TASK PROMPT: So long as no pictures are carried over, output the records below exactly.

THE INPUT:
----------

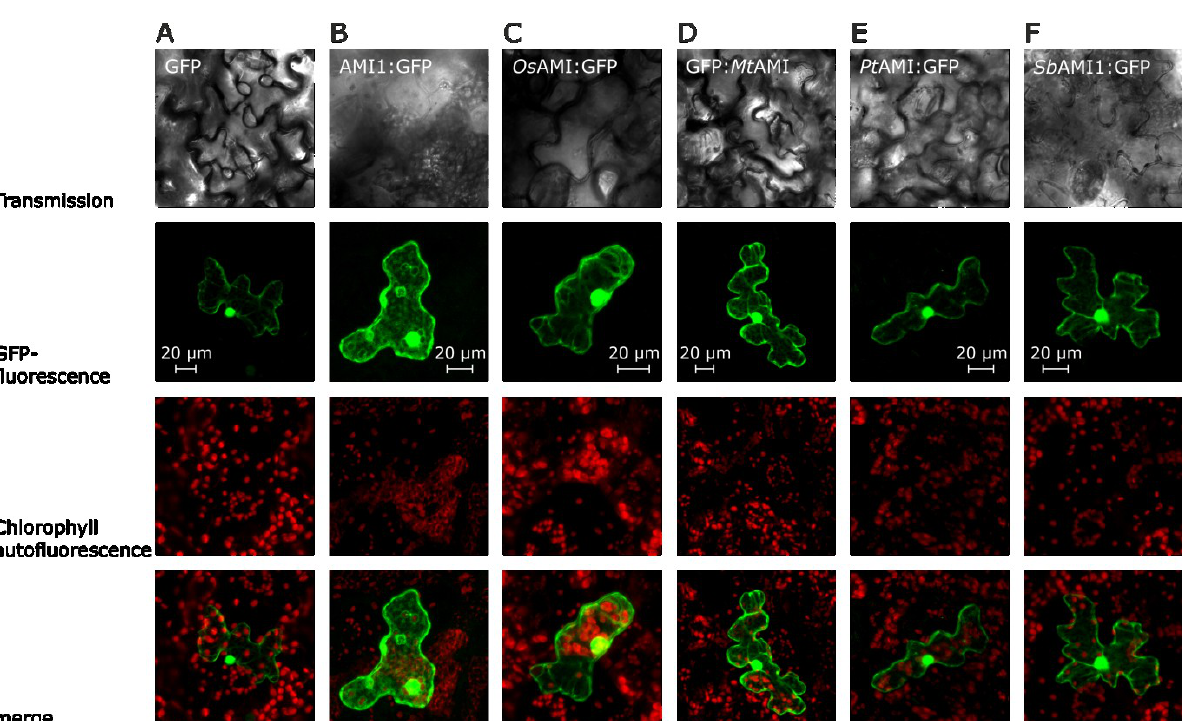
Figure 3. Localization of amidase GFP fusion proteins in epidermal cells of Arabidopsis thaliana . The images show typical results of confocal laser scanning microscopic studies, using differential emission light filter sets. The upper row provides transmission images, followed by the GFP channel (GFP-fluorescence), showing the fluorescence of the GFP-fluorophore between 500 and 530 nm. Next, the chlorophyll-autofluorescence is shown in a separate channel (650 to 798 nm). In the bottom row, an overlay of the fluorescence channels is depicted. ( A ) Transformation with an empty GFP-vector (pSP-EGFP), cytoplasmic control; ( B ) Transformation with an AMI1 : GFP construct from A. thaliana [31] (positive control); ( C ) Transformation of an epidermis cell with the Os AMI1:GFP construct; ( D ) Transformation with the chimeric GFP: Mt AMI construct; ( E ) Transformation with the Pt AMI:GFP vector; ( F ) Transformation of the Sb AMI1:GFP construct. Scale bars for each set of pictures are included in the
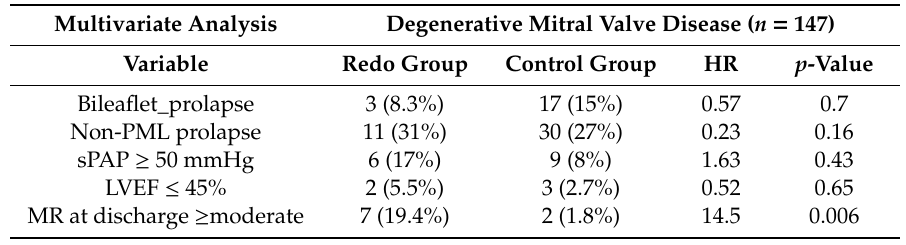
Table 3. Risk factors for redo MV surgery in the degenerative mitral regurgitation (DMR) subgroup (Cox regression model). Parameters were collected prior to initial mitral valve repair.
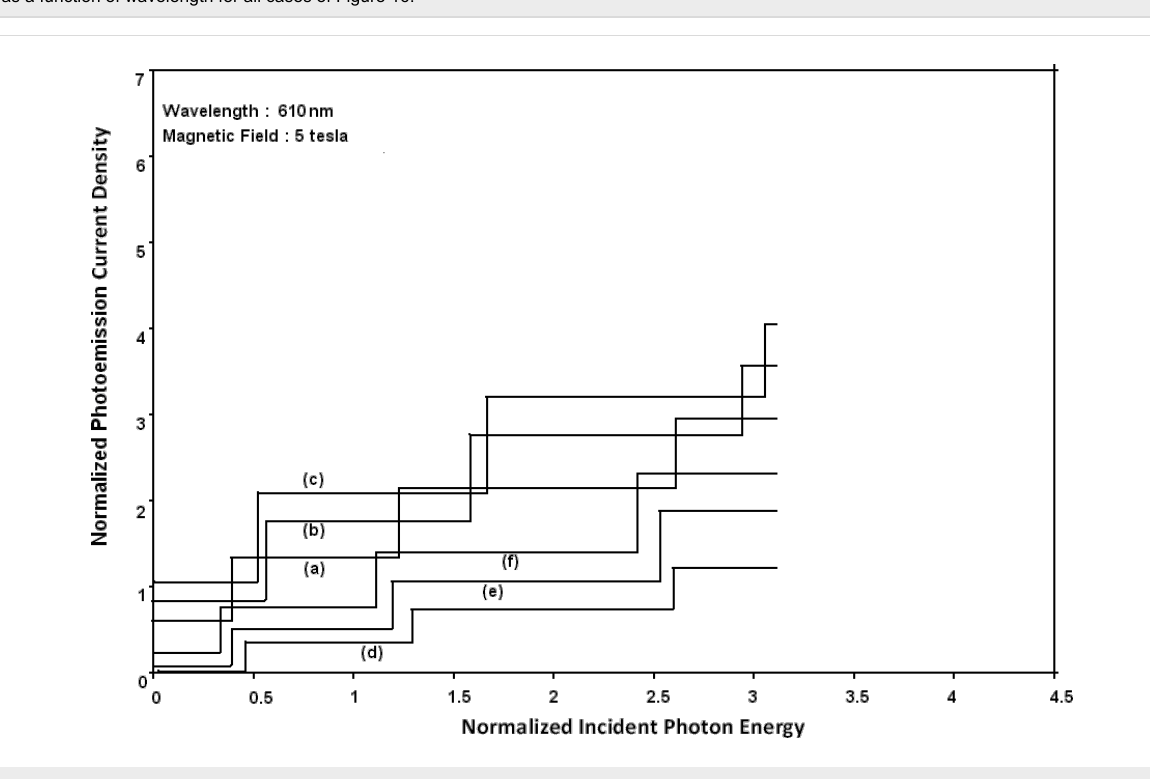
Figure 20: Plot of the normalized magneto photo-emitted current density from effective mass superlattices of HgTe/Hg 1 − x Cd x Te and In x Ga 1 − x As/InP as a function of normalized incident photon energy for all cases of Figure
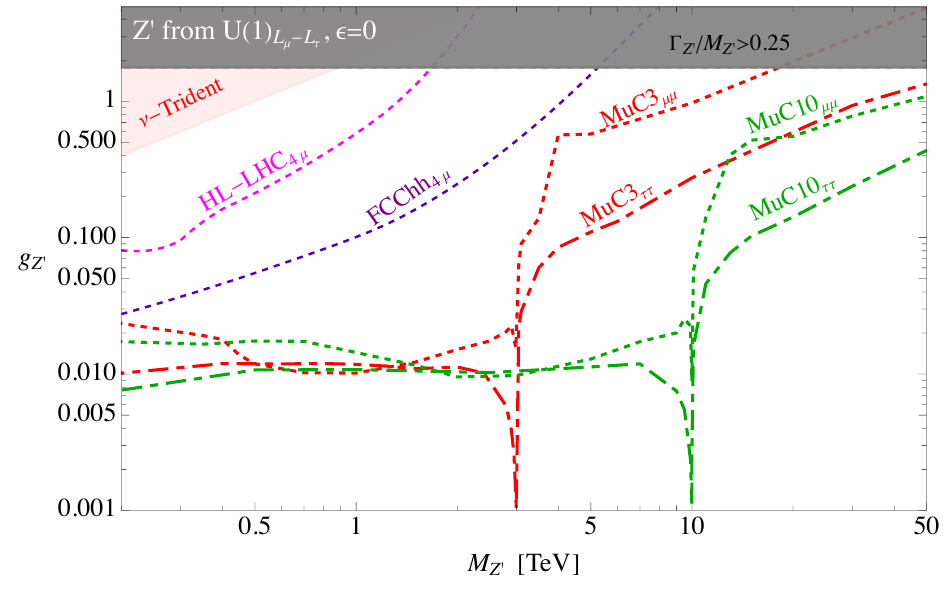
Figure 11 . Discovery reach at 5 σ for the L µ − L τ model with (cid:15) s = (cid:15) b = 0 in eq. (5.6). In the dark gray region the Z 0 has a large width, signaling a loss of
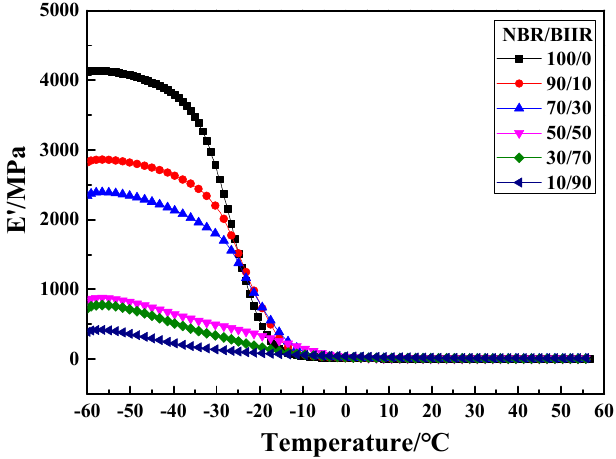
Figure 9 . Storage modulus E ′ versus temperature of NBR/BIIR with various blend ratios. Figure 9. Storage modulus E (cid:48) versus temperature of NBR / BIIR with various blend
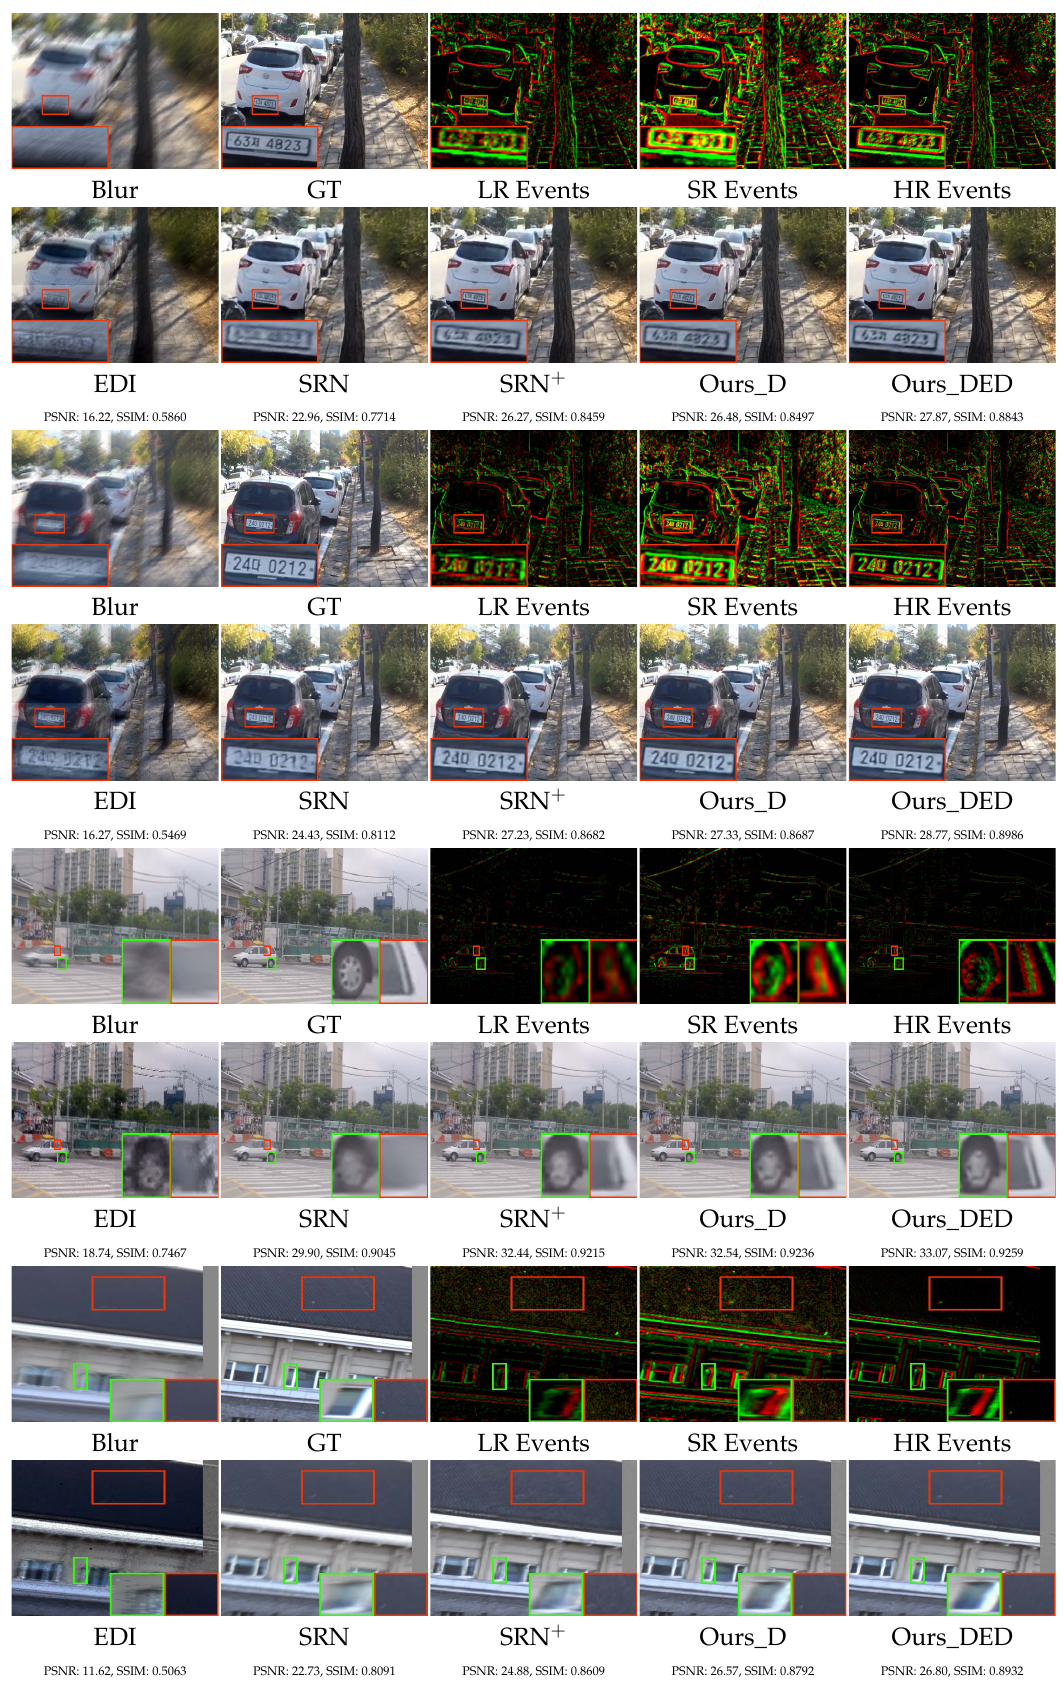
Figure 5. Visual comparisons of image deblurring on × 4 spatial resolution. Obviously,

----------

ANSWER SPACE:
Figure 3. Localization of amidase GFP fusion proteins in epidermal cells of Arabidopsis thaliana . The images show typical results of confocal laser scanning microscopic studies, using differential emission light filter sets. The upper row provides transmission images, followed by the GFP channel (GFP-fluorescence), showing the fluorescence of the GFP-fluorophore between 500 and 530 nm. Next, the chlorophyll-autofluorescence is shown in a separate channel (650 to 798 nm). In the bottom row, an overlay of the fluorescence channels is depicted. ( A ) Transformation with an empty GFP-vector (pSP-EGFP), cytoplasmic control; ( B ) Transformation with an AMI1 : GFP construct from A. thaliana [31] (positive control); ( C ) Transformation of an epidermis cell with the Os AMI1:GFP construct; ( D ) Transformation with the chimeric GFP: Mt AMI construct; ( E ) Transformation with the Pt AMI:GFP vector; ( F ) Transformation of the Sb AMI1:GFP construct. Scale bars for each set of pictures are included in the
Table 3. Risk factors for redo MV surgery in the degenerative mitral regurgitation (DMR) subgroup (Cox regression model). Parameters were collected prior to initial mitral valve repair.
Figure 20: Plot of the normalized magneto photo-emitted current density from effective mass superlattices of HgTe/Hg 1 − x Cd x Te and In x Ga 1 − x As/InP as a function of normalized incident photon energy for all cases of Figure
Figure 11 . Discovery reach at 5 σ for the L µ − L τ model with (cid:15) s = (cid:15) b = 0 in eq. (5.6). In the dark gray region the Z 0 has a large width, signaling a loss of
Figure 9 . Storage modulus E ′ versus temperature of NBR/BIIR with various blend ratios. Figure 9. Storage modulus E (cid:48) versus temperature of NBR / BIIR with various blend
Figure 5. Visual comparisons of image deblurring on × 4 spatial resolution. Obviously,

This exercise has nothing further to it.